(FIRST PUBLISHED AT THEHILL.COM)
American civil discourse is under attack. Frighteningly, the enemy is already within the gates.
But don’t panic. It should be easy enough to defeat this offensive, if only we have the will to update our spellcheck software. Our nemesis can’t harm us unless we ourselves deploy it improperly. It’s the common word “attack.”
Readers can hardly wade on to the internet in 2019 without witnessing an attack. In September Newsy headlined: “Hurricane Dorian Finishes Attack On Bahamas Before Heading North.” The Washington Post explains how online “attacks” against Rep. Adam Schiff (D-Calif.) are escalating. Meanwhile, the L.A. Times wonders: “Can Joe Biden withstand Trump’s attacks and his own stumbles?”
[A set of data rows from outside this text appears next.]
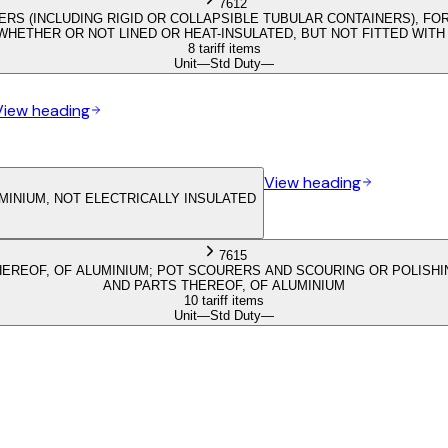
7612
ERS (INCLUDING RIGID OR COLLAPSIBLE TUBULAR CONTAINERS), FO
, WHETHER OR NOT LINED OR HEAT-INSULATED, BUT NOT FITTED WI
8 tariff items
Unit
—
Std Duty
—
View heading
View heading
MINIUM, NOT ELECTRICALLY INSULATED
7615
EREOF, OF ALUMINIUM; POT SCOURERS AND SCOURING OR POLISHIN
AND PARTS THEREOF, OF ALUMINIUM
10 tariff items
Unit
—
Std Duty
—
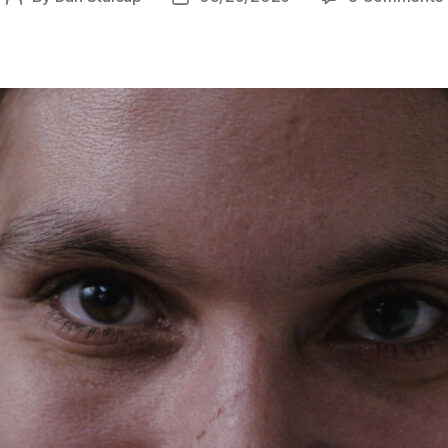
author
date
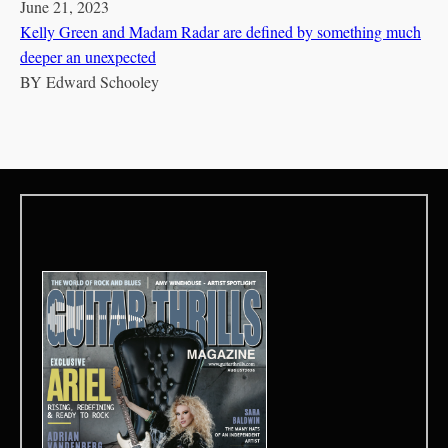
June 21, 2023
Kelly Green and Madam Radar are defined by something much
deeper an unexpected
BY
Edward Schooley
If these “attacks” keep up, somebody may get hurt.
The problem isn’t the news coverage these stories are getting. The problem is the choice of words the journalists are using to cover the stories. None of these stories represented an “attack” as the word should be used. For example, hurricane Dorian can’t “attack” anything, because it’s a storm, not a living being. In this context, the writer is making it seem as if Dorian consciously took action; it didn’t. It simply went where the weather pushed it.
Note also that Dorian is an “it,” not a “he.” Hurricanes, even those from the pre-1978 era when they were given exclusively female names, have no gender. There may be man-caused global warming (or there may not) but there are no male storms.
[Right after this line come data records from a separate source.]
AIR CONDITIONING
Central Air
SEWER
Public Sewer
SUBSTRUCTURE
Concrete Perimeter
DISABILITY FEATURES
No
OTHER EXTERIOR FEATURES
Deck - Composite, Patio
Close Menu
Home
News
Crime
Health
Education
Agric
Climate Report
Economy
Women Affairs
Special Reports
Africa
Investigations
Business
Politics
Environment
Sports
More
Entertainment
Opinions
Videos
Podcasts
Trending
Meanwhile, the president and his political opponents may (and do!) repeatedly “insult” each other. They may “blast” each other. They may “scorn” or “disrespect” or even “dis” each other. But there’s absolutely no violence involved. It’s just words, and as the cliché teaches, “Words can never hurt you.”
“Attack” isn’t the only word that’s being misused. You’ve probably heard about “treason” as well. No less an authority than the U.S. Constitution defines it this way: “Treason against the United States, shall consist only in levying war against them, or in adhering to their enemies, giving them aid and comfort.” But many are throwing the word around for things that aren’t even crimes, let alone treasonous.
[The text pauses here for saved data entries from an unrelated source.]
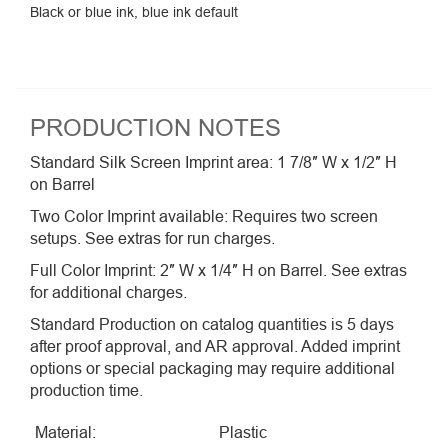
Black or blue ink, blue ink default
PRODUCTION NOTES
Standard Silk Screen Imprint area: 1 7/8″ W x 1/2″ H
on Barrel
Two Color Imprint available: Requires two screen
setups. See extras for run charges.
Full Color Imprint: 2″ W x 1/4″ H on Barrel. See extras
for additional charges.
Standard Production on catalog quantities is 5 days
after proof approval, and AR approval. Added imprint
options or special packaging may require additional
production time.
Material:
Plastic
Economist Paul Krugman accuses “Big Finance,” whoever that may be, of treason (apparently because it opposes Elizabeth Warren). “It’s treason!” Democratic Rep. Peter DeFazio (Ore.) said of President Trump’s phone call with Ukraine’s president. Trump reflects the word right back at congressional Democrats, repeatedly accusing Schiff of “treason.” Trump also thinks former FBI officials James Comey and Andrew McCabe are guilty of treason.
There are actual problems in the world
In a time when one country is using high tech weapons to destroy the oil facilities in another country, it cheapens the word to use “attack” to mean “insult.” There’s certainly enough actual violence in our world today to keep the word “attack” fully employed. Likewise, it cheapens the accusation of “treason” if the user defines the word as meaning “somebody saying something I dislike.” Treason charges should only be raised when one takes up arms against the United States.
There are better verbs for our restive times, and we need to work together to find them. That might require us to do a better job of taking our political opponents seriously and paying attention to them. Maybe Democrats could all agree to watch Fox News and Republicans could tune in to MSNBC for a few hours a week. Call it opposition research, if you like, but we might find that the “other side” is using the same words our side uses, and is using them just as incorrectly. Perhaps we’d even discover ways to disarm and disagree without being disagreeable.
In any event, Americans (especially journalists) should retire the casual use of the word “attack,” and push back when a political figure claims “treason.”